1. Run forward pass with caching
2. Compute unbalanced direction
3. Project each component's output onto this direction
4. Return dict of {component_name: mean_contribution}
"""
pass
def identify_failure_mode(model, unbalanced_string):
"""
1. Compute elevation at each position
2. Classify as 'elevation_failure', 'negative_failure', or 'both'
3. Return failure type and relevant positions
"""
pass
def ablate_and_test(model, data, component_name):
"""
1. Run clean forward pass, record accuracy by failure type
2. Ablate specified component (zero its output)
3. Record accuracy by failure type again
4. Report which failure types are affected
"""
pass
def find_accumulator_neurons(model, data, target_quantity):
"""
1. Compute target_quantity (e.g., running elevation) for each position
2. Get neuron activations at each position
3. Correlate each neuron with target_quantity
4. Return neurons with high correlation
"""
pass
📚 Maneesha's Reflection
This toy model learns a clean algorithm matching human intuition. Do you expect language models to learn similarly clean algorithms for complex behaviors? Why or why not?

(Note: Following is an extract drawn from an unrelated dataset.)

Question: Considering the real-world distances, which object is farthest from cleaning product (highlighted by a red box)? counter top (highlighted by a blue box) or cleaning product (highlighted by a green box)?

The bracket task has a known optimal solution. For tasks without known solutions (like "be helpful"), how would you verify that you've found the "real" algorithm?
Bidirectional attention seems natural for classification. Yet GPT (causal) models can also classify. What are the tradeoffs? When would you choose each?
The model achieves near-perfect accuracy on brackets of length <= 40. What experiments would you run to understand its out-of-distribution generalization?